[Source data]

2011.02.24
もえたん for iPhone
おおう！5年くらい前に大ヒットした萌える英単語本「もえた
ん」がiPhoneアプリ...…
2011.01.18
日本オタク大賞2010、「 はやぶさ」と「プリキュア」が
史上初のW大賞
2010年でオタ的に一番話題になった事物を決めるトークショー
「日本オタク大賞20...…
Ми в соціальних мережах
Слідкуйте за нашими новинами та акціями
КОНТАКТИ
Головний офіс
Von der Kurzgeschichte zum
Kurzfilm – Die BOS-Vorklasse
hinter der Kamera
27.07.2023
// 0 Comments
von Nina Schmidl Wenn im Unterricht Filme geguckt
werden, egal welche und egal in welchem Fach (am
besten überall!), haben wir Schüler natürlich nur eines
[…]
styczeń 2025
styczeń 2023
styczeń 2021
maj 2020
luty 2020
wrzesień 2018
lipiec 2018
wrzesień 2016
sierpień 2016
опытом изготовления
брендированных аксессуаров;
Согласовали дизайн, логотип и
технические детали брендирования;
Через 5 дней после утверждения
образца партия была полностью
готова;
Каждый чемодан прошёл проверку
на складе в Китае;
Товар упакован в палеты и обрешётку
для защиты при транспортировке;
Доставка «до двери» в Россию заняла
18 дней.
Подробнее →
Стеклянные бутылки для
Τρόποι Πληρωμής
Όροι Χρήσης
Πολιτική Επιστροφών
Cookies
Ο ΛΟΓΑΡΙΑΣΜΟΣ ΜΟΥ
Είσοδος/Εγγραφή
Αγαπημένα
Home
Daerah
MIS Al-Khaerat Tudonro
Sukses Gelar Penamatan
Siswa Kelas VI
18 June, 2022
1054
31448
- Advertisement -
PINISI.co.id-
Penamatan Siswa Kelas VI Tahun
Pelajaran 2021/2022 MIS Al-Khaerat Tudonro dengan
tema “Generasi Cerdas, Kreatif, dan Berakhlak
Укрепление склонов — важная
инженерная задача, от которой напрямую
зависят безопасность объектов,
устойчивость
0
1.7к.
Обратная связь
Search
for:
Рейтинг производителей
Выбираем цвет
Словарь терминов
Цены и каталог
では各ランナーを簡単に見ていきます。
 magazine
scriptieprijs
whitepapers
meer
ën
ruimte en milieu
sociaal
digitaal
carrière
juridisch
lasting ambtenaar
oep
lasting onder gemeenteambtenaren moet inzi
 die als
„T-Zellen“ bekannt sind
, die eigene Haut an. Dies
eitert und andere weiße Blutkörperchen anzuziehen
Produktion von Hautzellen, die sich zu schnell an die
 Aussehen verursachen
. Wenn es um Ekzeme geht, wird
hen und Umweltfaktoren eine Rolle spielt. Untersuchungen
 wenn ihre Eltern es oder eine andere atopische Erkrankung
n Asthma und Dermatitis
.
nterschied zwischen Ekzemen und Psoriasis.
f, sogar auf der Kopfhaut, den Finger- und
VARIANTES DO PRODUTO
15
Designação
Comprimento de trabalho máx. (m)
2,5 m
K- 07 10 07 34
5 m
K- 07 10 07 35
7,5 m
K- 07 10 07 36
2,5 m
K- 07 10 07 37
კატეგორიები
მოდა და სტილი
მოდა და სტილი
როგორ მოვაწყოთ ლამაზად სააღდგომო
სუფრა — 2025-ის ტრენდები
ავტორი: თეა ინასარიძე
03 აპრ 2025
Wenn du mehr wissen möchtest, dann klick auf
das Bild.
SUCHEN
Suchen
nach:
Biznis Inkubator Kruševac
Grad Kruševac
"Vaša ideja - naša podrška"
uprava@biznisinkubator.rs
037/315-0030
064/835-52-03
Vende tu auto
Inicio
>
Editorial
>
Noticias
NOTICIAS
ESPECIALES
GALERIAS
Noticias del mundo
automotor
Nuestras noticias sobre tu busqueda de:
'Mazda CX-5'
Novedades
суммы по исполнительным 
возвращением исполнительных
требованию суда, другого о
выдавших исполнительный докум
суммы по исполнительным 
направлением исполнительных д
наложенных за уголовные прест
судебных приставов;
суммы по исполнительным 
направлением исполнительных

* **What is being asked**:
Copy the lines without any changes, from the very first line through the line that contains "Каждый чемодан прошёл проверку".

* **Response to this task**:
2011.02.24
もえたん for iPhone
おおう！5年くらい前に大ヒットした萌える英単語本「もえた
ん」がiPhoneアプリ...…
2011.01.18
日本オタク大賞2010、「 はやぶさ」と「プリキュア」が
史上初のW大賞
2010年でオタ的に一番話題になった事物を決めるトークショー
「日本オタク大賞20...…
Ми в соціальних мережах
Слідкуйте за нашими новинами та акціями
КОНТАКТИ
Головний офіс
Von der Kurzgeschichte zum
Kurzfilm – Die BOS-Vorklasse
hinter der Kamera
27.07.2023
// 0 Comments
von Nina Schmidl Wenn im Unterricht Filme geguckt
werden, egal welche und egal in welchem Fach (am
besten überall!), haben wir Schüler natürlich nur eines
[…]
styczeń 2025
styczeń 2023
styczeń 2021
maj 2020
luty 2020
wrzesień 2018
lipiec 2018
wrzesień 2016
sierpień 2016
опытом изготовления
брендированных аксессуаров;
Согласовали дизайн, логотип и
технические детали брендирования;
Через 5 дней после утверждения
образца партия была полностью
готова;
Каждый чемодан прошёл проверку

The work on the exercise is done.